Hikikomori: in crescita i giovani italiani che non studiano, non lavorano e non escono mai di casa

Hikikomori: in crescita i giovani italiani che non studiano, non lavorano e non escono mai di casa

di Simone Stefanini

“Non studio, non lavoro, non guardo la tv, non vado al cinema, non faccio sport.”

Io sto bene – CCCP (1986)

 

La parola giapponese hikikomori significa letteralmente stare in disparte e isolarsi. È un termine che fa riferimento a tutte quelle persone che decidono di non volere più aver niente a che fare con la società e con le sue regole, ma invece di andare in eremitaggio sui monti o nel bosco, si ritirano in casa propria e ne escono raramente, solo per i fondamentali tipo fare la spesa.

Come si evince dalla parola, il fenomeno è nato in Giappone come una sorta di ribellione alla cultura tradizionale dei giovani tra i 14 e i 30 anni, mediante un’esclusione sociale volontaria.

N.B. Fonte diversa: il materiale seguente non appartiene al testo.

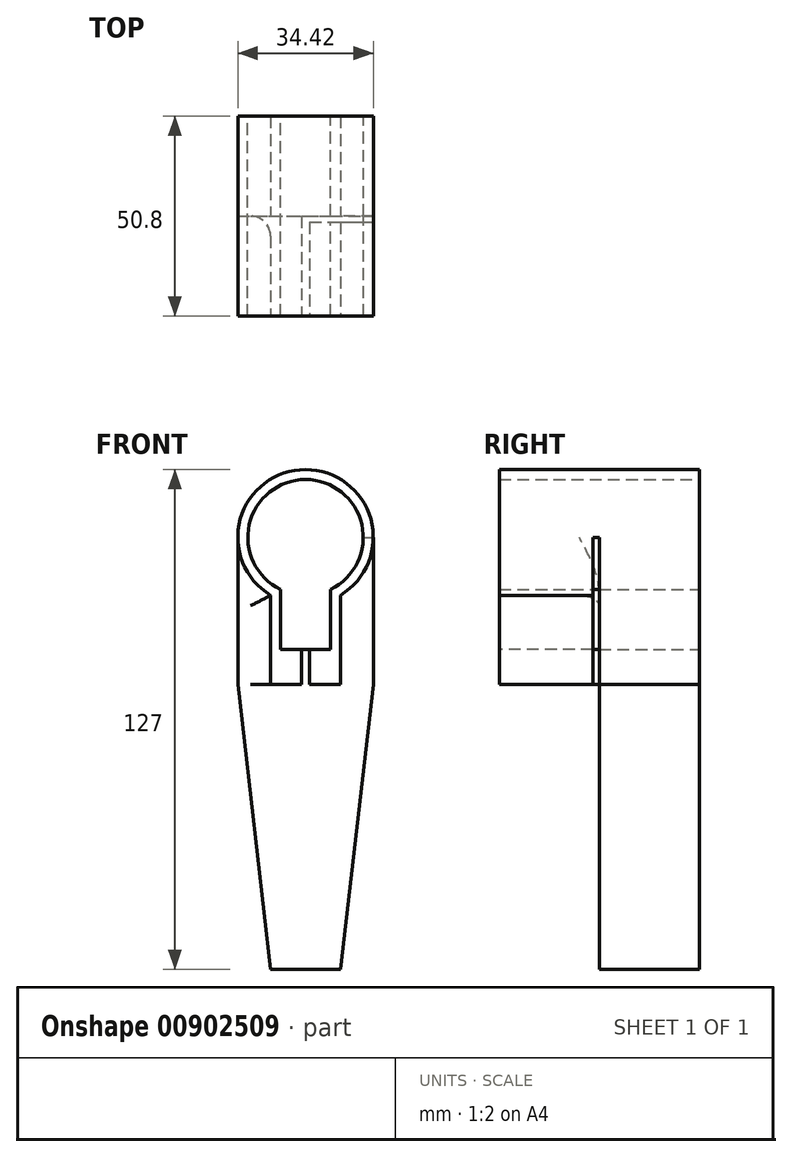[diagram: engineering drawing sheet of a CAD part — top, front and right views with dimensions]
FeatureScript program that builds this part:
annotation { "Feature Type Name" : "Feature", "Feature Type Description" : "" }
export const myFeature = defineFeature(function(context is Context, id is Id, definition is map)
    precondition{}
    {
        {
            var Q0;
            Q0=qCreatedBy(makeId("Front.planeOp"),FACE);
            var sketch = newSketch(context, id + "F0", { "sketchPlane" : qUnion([Q0])});
            skLineSegment(sketch, "E0.bottom", {"start": v(-17.2, 17.2) * mm, "end": v(17.2, 17.2) * mm});
            skLineSegment(sketch, "E0.top", {"start": v(-17.2, -109.8) * mm, "end": v(17.2, -109.8) * mm});
            skLineSegment(sketch, "E0.left", {"start": v(-17.2, 17.2) * mm, "end": v(-17.2, -109.8) * mm});
            skLineSegment(sketch, "E0.right", {"start": v(17.2, 17.2) * mm, "end": v(17.2, -109.8) * mm});
            skArc(sketch, "E1", {"start": v(6.35, -13.22) * mm, "mid": v(0, 14.67) * mm, "end": v(-6.35, -13.22) * mm});
            skLineSegment(sketch, "E2.top", {"start": v(-6.35, -28.5) * mm, "end": v(6.35, -28.5) * mm});
            skLineSegment(sketch, "E2.left", {"start": v(-6.35, -13.22) * mm, "end": v(-6.35, -28.5) * mm});
            skLineSegment(sketch, "E2.right", {"start": v(6.35, -13.22) * mm, "end": v(6.35, -28.5) * mm});
            skPoint(sketch, "E3", {"position": v(0, -28.5) * mm});
            skArc(sketch, "E4", {"start": v(6.35, -16) * mm, "mid": v(0, 17.2) * mm, "end": v(-6.35, -16) * mm});
            skSolve(sketch);
        }
        {
            var Q0;
            {var subQ4=sQuery(id+"F0.wireOp",EDGE,"E1");Q0=makeQuery(id+"F0.imprint","IMPRINT",FACE,{"disambiguationData":[TD([[makeQuery(id+"F0.imprint","IMPRINT",EDGE,{"derivedFrom":subQ4}),-1.0]])]});}
            var Q1;
            {var subQ2=sQuery(id+"F0.wireOp",EDGE,"E0.top");Q1=makeQuery(id+"F0.imprint","IMPRINT",FACE,{"disambiguationData":[TD([[makeQuery(id+"F0.imprint","IMPRINT",EDGE,{"derivedFrom":subQ2}),1.0]])]});}
            extrude(context, id + "F1", {"entities" : qUnion([Q0, Q1]), "depth" : 50.8 * mm, "offsetDistance" : 25.4 * mm});
        }
        {
            var Q0;
            Q0=makeQuery(id+"F1.opExtrude","CAP_FACE",FACE,{"disambiguationData":[OSD([sQuery(id+"F0.wireOp",EDGE,"E0.top"),sQuery(id+"F0.wireOp",EDGE,"E0.left"),sQuery(id+"F0.wireOp",EDGE,"E0.right"),sQuery(id+"F0.wireOp",EDGE,"E1"),sQuery(id+"F0.wireOp",EDGE,"E2.top"),sQuery(id+"F0.wireOp",EDGE,"E2.left"),sQuery(id+"F0.wireOp",EDGE,"E2.right"),sQuery(id+"F0.wireOp",EDGE,"E4")])],"isStart":false});
            var sketch = newSketch(context, id + "F2", { "sketchPlane" : qUnion([Q0])});
            skArc(sketch, "E5.0", {"start": v(6.35, -16) * mm, "mid": v(0, 17.2) * mm, "end": v(-6.35, -16) * mm});
            skLineSegment(sketch, "E6", {"start": v(-8.9, -14.73) * mm, "end": v(-8.9, -37.39) * mm});
            skLineSegment(sketch, "E7", {"start": v(-8.9, -37.39) * mm, "end": v(8.9, -37.39) * mm});
            skLineSegment(sketch, "E8", {"start": v(8.9, -37.39) * mm, "end": v(8.9, -14.73) * mm});
            skSolve(sketch);
        }
        {
            var Q0;
            {var subQ0=sQuery(id+"F2.wireOp",EDGE,"E6");Q0=makeQuery(id+"F2.imprint","IMPRINT",FACE,{"disambiguationData":[TD([[makeQuery(id+"F2.imprint","IMPRINT",EDGE,{"derivedFrom":subQ0}),-1.0]])]});}
            extrude(context, id + "F3", {"entities" : qUnion([Q0]), "operationType" : NewBodyOperationType.REMOVE, "oppositeDirection" : true, "depth" : 25.4 * mm, "offsetDistance" : 25.4 * mm});
        }
        {
            var Q0;
            Q0=makeQuery(id+"F1.opExtrude","SWEPT_FACE",FACE,{"disambiguationData":[OSD([sQuery(id+"F0.wireOp",EDGE,"E0.right")])]});
            var sketch = newSketch(context, id + "F4", { "sketchPlane" : qUnion([Q0])});
            skLineSegment(sketch, "E9.bottom", {"start": v(-25.4, 0) * mm, "end": v(-26.99, 0) * mm});
            skLineSegment(sketch, "E9.top", {"start": v(-25.4, -37.39) * mm, "end": v(-26.99, -37.39) * mm});
            skLineSegment(sketch, "E9.left", {"start": v(-25.4, 0) * mm, "end": v(-25.4, -37.39) * mm});
            skLineSegment(sketch, "E9.right", {"start": v(-26.99, 0) * mm, "end": v(-26.99, -37.39) * mm});
            skSolve(sketch);
        }
        {
            var Q0;
            Q0 = qSketchRegion(id + "F4", true);
            var Q1;
            Q1=qCreatedBy(makeId("Right.planeOp"),FACE);
            extrude(context, id + "F5", {"entities" : qUnion([Q0]), "operationType" : NewBodyOperationType.REMOVE, "endBound" : BoundingType.UP_TO_SURFACE, "oppositeDirection" : true, "depth" : 1.16 / 50.8 * mm, "endBoundEntityFace" : qUnion([Q1]), "offsetDistance" : 25.4 * mm});
        }
        {
            var Q0;
            Q0=makeQuery(id+"F1.opExtrude","CAP_FACE",FACE,{"disambiguationData":[OSD([sQuery(id+"F0.wireOp",EDGE,"E0.top"),sQuery(id+"F0.wireOp",EDGE,"E0.left"),sQuery(id+"F0.wireOp",EDGE,"E0.right"),sQuery(id+"F0.wireOp",EDGE,"E1"),sQuery(id+"F0.wireOp",EDGE,"E2.top"),sQuery(id+"F0.wireOp",EDGE,"E2.left"),sQuery(id+"F0.wireOp",EDGE,"E2.right"),sQuery(id+"F0.wireOp",EDGE,"E4")])],"isStart":false});
            var sketch = newSketch(context, id + "F6", { "sketchPlane" : qUnion([Q0])});
            skLineSegment(sketch, "E10.bottom", {"start": v(-1.02, -28.47) * mm, "end": v(1.02, -28.47) * mm});
            skLineSegment(sketch, "E10.top", {"start": v(-1.02, -37.39) * mm, "end": v(1.02, -37.39) * mm});
            skLineSegment(sketch, "E10.left", {"start": v(-1.02, -28.47) * mm, "end": v(-1.02, -37.39) * mm});
            skLineSegment(sketch, "E10.right", {"start": v(1.02, -28.47) * mm, "end": v(1.02, -37.39) * mm});
            skSolve(sketch);
        }
        {
            var Q0;
            Q0 = qSketchRegion(id + "F6", true);
            extrude(context, id + "F7", {"entities" : qUnion([Q0]), "operationType" : NewBodyOperationType.REMOVE, "oppositeDirection" : true, "depth" : 25.4 * mm, "offsetDistance" : 25.4 * mm});
        }
        {
            var Q0;
            Q0=makeQuery(id+"F7.boolean.opBoolean","MERGE",FACE,{"derivedFrom":[makeQuery(id+"F5.boolean.opBoolean","MERGE",FACE,{"derivedFrom":[makeQuery(id+"F3.boolean.opBoolean","COPY",FACE,{"derivedFrom":makeQuery(id+"F3.opExtrude","CAP_FACE",FACE,{"disambiguationData":[OSD([sQuery(id+"F0.wireOp",EDGE,"E0.top"),sQuery(id+"F0.wireOp",EDGE,"E0.left"),sQuery(id+"F0.wireOp",EDGE,"E0.right"),sQuery(id+"F2.wireOp",EDGE,"E5.0"),sQuery(id+"F2.wireOp",EDGE,"E6"),sQuery(id+"F2.wireOp",EDGE,"E7"),sQuery(id+"F2.wireOp",EDGE,"E8")])],"isStart":false})})],"fromTools":[makeQuery(id+"F5.opExtrude","SWEPT_FACE",FACE,{"disambiguationData":[OSD([sQuery(id+"F4.wireOp",EDGE,"E9.left")])]})]})],"fromTools":[makeQuery(id+"F7.opExtrude","CAP_FACE",FACE,{"disambiguationData":[OSD([sQuery(id+"F6.wireOp",EDGE,"E10.bottom"),sQuery(id+"F6.wireOp",EDGE,"E10.top"),sQuery(id+"F6.wireOp",EDGE,"E10.left"),sQuery(id+"F6.wireOp",EDGE,"E10.right")])],"isStart":false})]});
            var sketch = newSketch(context, id + "F8", { "sketchPlane" : qUnion([Q0])});
            skPoint(sketch, "E11.0", {"position": v(8.9, -37.39) * mm});
            skLineSegment(sketch, "E12.bottom", {"start": v(-8.9, -37.39) * mm, "end": v(8.9, -37.39) * mm});
            skLineSegment(sketch, "E12.top", {"start": v(-8.9, -109.8) * mm, "end": v(8.9, -109.8) * mm});
            skLineSegment(sketch, "E12.left", {"start": v(-8.9, -37.39) * mm, "end": v(-8.9, -109.8) * mm});
            skLineSegment(sketch, "E12.right", {"start": v(8.9, -37.39) * mm, "end": v(8.9, -109.8) * mm});
            skLineSegment(sketch, "E13", {"start": v(-17.2, -37.39) * mm, "end": v(-8.9, -109.8) * mm});
            skPoint(sketch, "E14.start.orphan", {"position": v(17.2, -37.39) * mm});
            skLineSegment(sketch, "E15", {"start": v(17.2, -37.39) * mm, "end": v(8.9, -109.8) * mm});
            skSolve(sketch);
        }
        {
            var Q0;
            {var subQ0=sQuery(id+"F8.wireOp",EDGE,"E13");Q0=makeQuery(id+"F8.imprint","IMPRINT",FACE,{"disambiguationData":[TD([[makeQuery(id+"F8.imprint","IMPRINT",EDGE,{"derivedFrom":subQ0}),-1.0]])]});}
            var Q1;
            {var subQ0=sQuery(id+"F8.wireOp",EDGE,"E15");Q1=makeQuery(id+"F8.imprint","IMPRINT",FACE,{"disambiguationData":[TD([[makeQuery(id+"F8.imprint","IMPRINT",EDGE,{"derivedFrom":subQ0}),1.0]])]});}
            extrude(context, id + "F9", {"entities" : qUnion([Q0, Q1]), "operationType" : NewBodyOperationType.REMOVE, "endBound" : BoundingType.THROUGH_ALL, "oppositeDirection" : true, "depth" : 25.4 * mm, "offsetDistance" : 25.4 * mm});
        }
        {
            var Q0;
            Q0=makeQuery(id+"F9.boolean.opBoolean","COPY",EDGE,{"derivedFrom":makeQuery(id+"F9.opExtrude","SWEPT_EDGE",EDGE,{"disambiguationData":[OSD([sQuery(id+"F0.wireOp",EDGE,"E0.top"),sQuery(id+"F8.wireOp",EDGE,"E12.top"),sQuery(id+"F8.wireOp",EDGE,"E12.right"),sQuery(id+"F8.wireOp",EDGE,"E15")])]})});
            var Q1;
            Q1=makeQuery(id+"F9.boolean.opBoolean","COPY",EDGE,{"derivedFrom":makeQuery(id+"F9.opExtrude","SWEPT_EDGE",EDGE,{"disambiguationData":[OSD([sQuery(id+"F0.wireOp",EDGE,"E0.top"),sQuery(id+"F8.wireOp",EDGE,"E12.top"),sQuery(id+"F8.wireOp",EDGE,"E12.left"),sQuery(id+"F8.wireOp",EDGE,"E13")])]})});
            var Q2;
            Q2=makeQuery(id+"F3.boolean.opBoolean","COPY",EDGE,{"derivedFrom":makeQuery(id+"F3.opExtrude","CAP_EDGE",EDGE,{"disambiguationData":[OSD([sQuery(id+"F2.wireOp",EDGE,"E6")])],"isStart":false})});
            var Q3;
            {var subQ0=sQuery(id+"F2.wireOp",EDGE,"E5.0");Q3=makeQuery(id+"F3.boolean.opBoolean","COPY",EDGE,{"derivedFrom":makeQuery(id+"F3.opExtrude","CAP_EDGE",EDGE,{"disambiguationData":[OSD([subQ0]),TDD([makeQuery(id+"F2.imprint","IMPRINT",EDGE,{"disambiguationData":[TD([[makeQuery(id+"F2.imprint","INTERSECT",VERTEX,{"derivedFrom":[makeQuery(id+"F1.opExtrude","CAP_EDGE",EDGE,{"disambiguationData":[OSD([sQuery(id+"F0.wireOp",EDGE,"E0.left")])],"isStart":false}),subQ0]}),-1.0]])],"derivedFrom":subQ0})])],"isStart":false})});}
            fillet(context, id + "F10", {"entities" : qUnion([Q0, Q1, Q2, Q3]), "radius" : 5.08 * mm, "tangentPropagation" : true, "allowEdgeOverflow" : false});
        }
    });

Questo pericoloso fenomeno che in Giappone ha raggiunto la cifra incredibile di un milione di casi, sta interessando anche l’Italia. Son infatti in crescita i ragazzi che mollano la scuola e invece di cercare lavoro o realizzazione, smettono semplicemente di avere rapporti con l’esterno e si chiudono a riccio in un ambiente protetto, che presto diventa una gabbia.

Gli hikikomori decidono di vivere in rete, connessi a internet durante la notte e a letto durante il giorno, invertendo così il normale ciclo sonno-veglia, rifiutando ogni rapporto fisico, leggendo libri, giocando a videogames o oziando senza mai mettere il naso fuori dalla propria camera.

 

 

Non crediate però che i giovani che soffrono di questo disturbo siano da etichettare superficialmente con appellativi come bamboccioni, mammoni, vagabondi o choosy. Essere hikikomori significa vivere molto male, impauriti dalla gente, dai rapporti d’amicizia o d’amore, terrorizzati dall’idea di andare a scuola e ancor di più da quella di cercare un lavoro, senza nessun tipo di volontà di comunicare con famiglia o amici.

Un disturbo che può essere progressivo o avere motivo scatenante: un litigio coi genitori, un brutto voto a scuola, un licenziamento, episodi di bullismo o di violenza possono portare alla segregazione volontaria, all’allontanamento da quelli che sono avvertiti come pericoli provenienti dall’esterno.